─── DATA IN THIS EXERCISE

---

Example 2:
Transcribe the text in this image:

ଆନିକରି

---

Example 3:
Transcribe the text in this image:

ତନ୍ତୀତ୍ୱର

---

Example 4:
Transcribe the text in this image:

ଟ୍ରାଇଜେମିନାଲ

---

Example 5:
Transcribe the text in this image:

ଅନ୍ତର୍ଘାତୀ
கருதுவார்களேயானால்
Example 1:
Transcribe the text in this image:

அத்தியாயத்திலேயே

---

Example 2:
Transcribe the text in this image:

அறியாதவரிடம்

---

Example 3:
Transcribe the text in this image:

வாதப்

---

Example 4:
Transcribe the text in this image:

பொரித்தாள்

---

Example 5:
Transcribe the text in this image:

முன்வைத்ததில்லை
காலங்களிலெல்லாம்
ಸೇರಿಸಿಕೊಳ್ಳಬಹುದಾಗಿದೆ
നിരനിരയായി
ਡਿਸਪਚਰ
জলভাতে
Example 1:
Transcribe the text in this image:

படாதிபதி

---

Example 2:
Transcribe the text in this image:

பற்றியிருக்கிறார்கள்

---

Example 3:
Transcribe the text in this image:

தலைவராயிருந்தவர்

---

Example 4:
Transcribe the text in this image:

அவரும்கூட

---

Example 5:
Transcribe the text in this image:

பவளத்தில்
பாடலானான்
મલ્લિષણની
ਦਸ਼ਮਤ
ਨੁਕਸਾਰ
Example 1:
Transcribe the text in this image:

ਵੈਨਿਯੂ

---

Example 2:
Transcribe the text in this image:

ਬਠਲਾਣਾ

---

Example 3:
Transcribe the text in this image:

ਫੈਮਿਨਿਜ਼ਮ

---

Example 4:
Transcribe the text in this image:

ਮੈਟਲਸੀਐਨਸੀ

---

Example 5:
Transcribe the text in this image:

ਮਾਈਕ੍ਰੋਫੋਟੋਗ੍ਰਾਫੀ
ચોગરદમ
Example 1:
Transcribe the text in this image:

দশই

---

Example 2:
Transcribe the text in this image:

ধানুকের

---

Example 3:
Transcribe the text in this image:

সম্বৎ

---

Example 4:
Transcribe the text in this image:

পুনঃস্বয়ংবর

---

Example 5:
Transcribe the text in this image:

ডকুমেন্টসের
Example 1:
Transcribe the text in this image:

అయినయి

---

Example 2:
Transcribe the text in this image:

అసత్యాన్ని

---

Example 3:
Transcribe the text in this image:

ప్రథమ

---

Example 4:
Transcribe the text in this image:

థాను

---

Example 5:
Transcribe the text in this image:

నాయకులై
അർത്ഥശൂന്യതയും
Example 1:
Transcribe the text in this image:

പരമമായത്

──────

■ **INSTRUCTIONS TO FOLLOW**:
Once more, write out all the data exactly.

■ **SOLUTION BELOW**:
---

Example 2:
Transcribe the text in this image:

ଆନିକରି

---

Example 3:
Transcribe the text in this image:

ତନ୍ତୀତ୍ୱର

---

Example 4:
Transcribe the text in this image:

ଟ୍ରାଇଜେମିନାଲ

---

Example 5:
Transcribe the text in this image:

ଅନ୍ତର୍ଘାତୀ
கருதுவார்களேயானால்
Example 1:
Transcribe the text in this image:

அத்தியாயத்திலேயே

---

Example 2:
Transcribe the text in this image:

அறியாதவரிடம்

---

Example 3:
Transcribe the text in this image:

வாதப்

---

Example 4:
Transcribe the text in this image:

பொரித்தாள்

---

Example 5:
Transcribe the text in this image:

முன்வைத்ததில்லை
காலங்களிலெல்லாம்
ಸೇರಿಸಿಕೊಳ್ಳಬಹುದಾಗಿದೆ
നിരനിരയായി
ਡਿਸਪਚਰ
জলভাতে
Example 1:
Transcribe the text in this image:

படாதிபதி

---

Example 2:
Transcribe the text in this image:

பற்றியிருக்கிறார்கள்

---

Example 3:
Transcribe the text in this image:

தலைவராயிருந்தவர்

---

Example 4:
Transcribe the text in this image:

அவரும்கூட

---

Example 5:
Transcribe the text in this image:

பவளத்தில்
பாடலானான்
મલ્લિષણની
ਦਸ਼ਮਤ
ਨੁਕਸਾਰ
Example 1:
Transcribe the text in this image:

ਵੈਨਿਯੂ

---

Example 2:
Transcribe the text in this image:

ਬਠਲਾਣਾ

---

Example 3:
Transcribe the text in this image:

ਫੈਮਿਨਿਜ਼ਮ

---

Example 4:
Transcribe the text in this image:

ਮੈਟਲਸੀਐਨਸੀ

---

Example 5:
Transcribe the text in this image:

ਮਾਈਕ੍ਰੋਫੋਟੋਗ੍ਰਾਫੀ
ચોગરદમ
Example 1:
Transcribe the text in this image:

দশই

---

Example 2:
Transcribe the text in this image:

ধানুকের

---

Example 3:
Transcribe the text in this image:

সম্বৎ

---

Example 4:
Transcribe the text in this image:

পুনঃস্বয়ংবর

---

Example 5:
Transcribe the text in this image:

ডকুমেন্টসের
Example 1:
Transcribe the text in this image:

అయినయి

---

Example 2:
Transcribe the text in this image:

అసత్యాన్ని

---

Example 3:
Transcribe the text in this image:

ప్రథమ

---

Example 4:
Transcribe the text in this image:

థాను

---

Example 5:
Transcribe the text in this image:

నాయకులై
അർത്ഥശൂന്യതയും
Example 1:
Transcribe the text in this image:

പരമമായത്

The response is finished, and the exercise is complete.